Salmonella. Ecdc: 437 casi segnalati in tre anni in 17 paesi europei, pomodorini siciliani probabile fonte  

Salmonella. Ecdc: 437 casi segnalati in tre anni in 17 paesi europei, pomodorini siciliani probabile fonte  

Salmonella. Ecdc: 437 casi segnalati in tre anni in 17 paesi europei, pomodorini siciliani probabile fonte  
Italia, Germania e Austria sono i paesi più colpiti nell'UE, ma sono stati segnalati casi anche da Regno Unito, Canada e Stati Uniti. Le indagini condotte nell’arco dei tre anni (2023-2025) hanno costantemente identificato i pomodori come probabile fonte di infezione. Il primo focolaio di questo ceppo di Salmonella (Strathcona) è stato segnalato in Danimarca nel 2011, anch'esso collegato agli stessi pomodori siciliani. DOCUMENTO ECDC

È in corso un’epidemia transfrontaliera prolungata di Salmonella Strathcona nell’Europea/Spazio Economico Europeo. A dirlo è l’Ecdc, spiegando che dal 2023 al 30 settembre 2025 sono stati identificati 437 casi confermati di Salmonella Strathcona ST2559 in 17 Paesi UE/SEE (205 casi aggiuntivi dalla prima valutazione rapida dell’epidemia pubblicata il 12 novembre 2024). I pomodori siciliani sono stati identificati quale possibile, principale veicolo di infezione, come già accaduto nel 2011 nella precedente epidemia di salmonella (stesso ceppo) verificata in Danimarca. L’autorità per la sicurezza alimentare italiana ha condotto indagini approfondite e rilevato la presenza di S. Strathcona in un campione di acqua di irrigazione raccolto presso un produttore di pomodori in Sicilia.

In particolare, negli ultimi tre anni, i casi sono stati segnalati in Austria (76), Croazia (3), Repubblica Ceca (11), Danimarca (12), Estonia (2), Finlandia (5), Francia (43), Germania (113), Irlanda (6), Italia (123), Lussemburgo (5), Paesi Bassi (5), Norvegia (4), Slovacchia (6), Slovenia (10), Spagna (3) e Svezia (10). Sono stati segnalati casi anche nel Regno Unito (73), Canada (10) e Stati Uniti (24). Il Paese più visitato tra i casi correlati ai viaggi è stata l’Italia.

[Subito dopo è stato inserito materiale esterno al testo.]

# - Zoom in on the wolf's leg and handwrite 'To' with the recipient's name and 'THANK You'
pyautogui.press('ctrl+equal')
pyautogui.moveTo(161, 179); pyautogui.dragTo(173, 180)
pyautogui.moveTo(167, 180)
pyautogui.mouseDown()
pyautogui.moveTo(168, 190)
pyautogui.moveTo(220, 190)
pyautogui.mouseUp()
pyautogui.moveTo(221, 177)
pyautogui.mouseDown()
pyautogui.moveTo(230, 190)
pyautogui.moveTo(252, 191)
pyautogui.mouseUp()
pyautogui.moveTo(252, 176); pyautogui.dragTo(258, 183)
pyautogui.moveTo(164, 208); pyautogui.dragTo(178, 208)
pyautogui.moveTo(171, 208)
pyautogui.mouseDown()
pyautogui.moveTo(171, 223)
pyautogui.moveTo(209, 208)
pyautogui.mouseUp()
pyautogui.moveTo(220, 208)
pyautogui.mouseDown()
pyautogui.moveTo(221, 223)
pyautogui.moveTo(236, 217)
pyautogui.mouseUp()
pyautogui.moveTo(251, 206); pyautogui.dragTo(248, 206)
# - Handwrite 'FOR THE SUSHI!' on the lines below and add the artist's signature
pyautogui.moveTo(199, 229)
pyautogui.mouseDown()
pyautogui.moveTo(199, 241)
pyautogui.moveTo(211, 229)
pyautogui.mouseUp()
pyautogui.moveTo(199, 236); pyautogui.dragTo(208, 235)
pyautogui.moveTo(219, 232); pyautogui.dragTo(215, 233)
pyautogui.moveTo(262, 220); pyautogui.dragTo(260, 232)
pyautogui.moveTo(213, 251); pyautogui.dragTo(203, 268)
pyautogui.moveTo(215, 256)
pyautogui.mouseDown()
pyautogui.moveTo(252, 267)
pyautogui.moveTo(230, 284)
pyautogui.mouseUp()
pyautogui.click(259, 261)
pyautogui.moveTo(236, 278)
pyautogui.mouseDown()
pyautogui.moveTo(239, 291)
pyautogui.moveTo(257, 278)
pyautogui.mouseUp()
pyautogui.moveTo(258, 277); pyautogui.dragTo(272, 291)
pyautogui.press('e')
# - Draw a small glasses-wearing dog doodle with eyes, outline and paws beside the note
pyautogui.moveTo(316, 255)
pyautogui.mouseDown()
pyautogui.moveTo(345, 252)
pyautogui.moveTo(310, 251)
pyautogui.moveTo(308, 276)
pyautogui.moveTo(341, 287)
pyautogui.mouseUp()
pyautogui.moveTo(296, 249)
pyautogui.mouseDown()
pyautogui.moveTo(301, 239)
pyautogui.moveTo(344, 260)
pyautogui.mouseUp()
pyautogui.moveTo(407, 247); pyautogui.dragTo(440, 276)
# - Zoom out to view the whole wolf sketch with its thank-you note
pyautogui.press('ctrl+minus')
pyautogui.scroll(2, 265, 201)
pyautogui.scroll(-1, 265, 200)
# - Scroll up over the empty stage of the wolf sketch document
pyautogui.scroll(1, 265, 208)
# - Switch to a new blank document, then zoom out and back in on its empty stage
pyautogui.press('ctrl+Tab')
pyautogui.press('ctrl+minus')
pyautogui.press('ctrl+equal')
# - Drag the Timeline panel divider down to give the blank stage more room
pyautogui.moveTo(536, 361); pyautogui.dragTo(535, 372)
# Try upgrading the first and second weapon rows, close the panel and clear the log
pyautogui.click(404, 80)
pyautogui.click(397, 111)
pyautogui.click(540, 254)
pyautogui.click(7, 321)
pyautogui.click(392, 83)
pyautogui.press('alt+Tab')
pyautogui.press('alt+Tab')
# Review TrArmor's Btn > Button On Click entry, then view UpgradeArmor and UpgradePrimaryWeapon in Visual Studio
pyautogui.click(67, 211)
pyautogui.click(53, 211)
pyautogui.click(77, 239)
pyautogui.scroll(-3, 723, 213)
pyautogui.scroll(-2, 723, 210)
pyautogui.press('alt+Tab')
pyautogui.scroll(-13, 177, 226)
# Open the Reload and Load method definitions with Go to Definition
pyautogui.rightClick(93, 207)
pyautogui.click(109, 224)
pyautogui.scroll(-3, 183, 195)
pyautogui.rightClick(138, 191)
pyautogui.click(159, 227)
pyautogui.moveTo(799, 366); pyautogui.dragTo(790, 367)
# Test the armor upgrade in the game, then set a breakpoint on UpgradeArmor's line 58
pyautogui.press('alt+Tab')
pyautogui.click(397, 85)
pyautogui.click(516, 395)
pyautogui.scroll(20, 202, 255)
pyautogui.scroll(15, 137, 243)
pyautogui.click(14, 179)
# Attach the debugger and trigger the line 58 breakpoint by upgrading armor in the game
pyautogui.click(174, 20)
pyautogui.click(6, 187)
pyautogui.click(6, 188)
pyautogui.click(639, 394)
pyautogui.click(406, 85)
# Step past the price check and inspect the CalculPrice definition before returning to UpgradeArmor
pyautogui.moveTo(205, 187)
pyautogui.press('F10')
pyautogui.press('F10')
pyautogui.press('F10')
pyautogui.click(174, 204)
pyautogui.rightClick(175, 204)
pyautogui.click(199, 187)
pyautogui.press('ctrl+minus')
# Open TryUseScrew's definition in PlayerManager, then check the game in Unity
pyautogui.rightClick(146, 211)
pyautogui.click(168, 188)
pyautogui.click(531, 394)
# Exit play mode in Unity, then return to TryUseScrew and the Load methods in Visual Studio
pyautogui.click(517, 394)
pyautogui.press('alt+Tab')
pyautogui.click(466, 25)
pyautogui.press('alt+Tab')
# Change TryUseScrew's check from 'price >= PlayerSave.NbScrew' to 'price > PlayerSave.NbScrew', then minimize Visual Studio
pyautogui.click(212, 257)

La trasmissione in corso da diversi anni indica fonti di contaminazione persistenti. L’Ecdc spiega, dunque, che per prevenire il verificarsi di nuovi casi sarà necessario condurre ulteriori indagini, anche allo scopo di accertare se i pomodori siciliani siano il veicolo di infezione per le nuove segnalazioni e per indirizzare efficaci misure di controllo durante il periodo (pre)raccolta, comprese le fonti di acqua di irrigazione.

Intanto l’Ecdc consiglia ai consumatori di seguire corrette pratiche igieniche durante la manipolazione degli alimenti, come lavarsi le mani, sciacquare accuratamente i prodotti freschi ed evitare la contaminazione incrociata tenendo separati gli alimenti crudi da quelli cotti.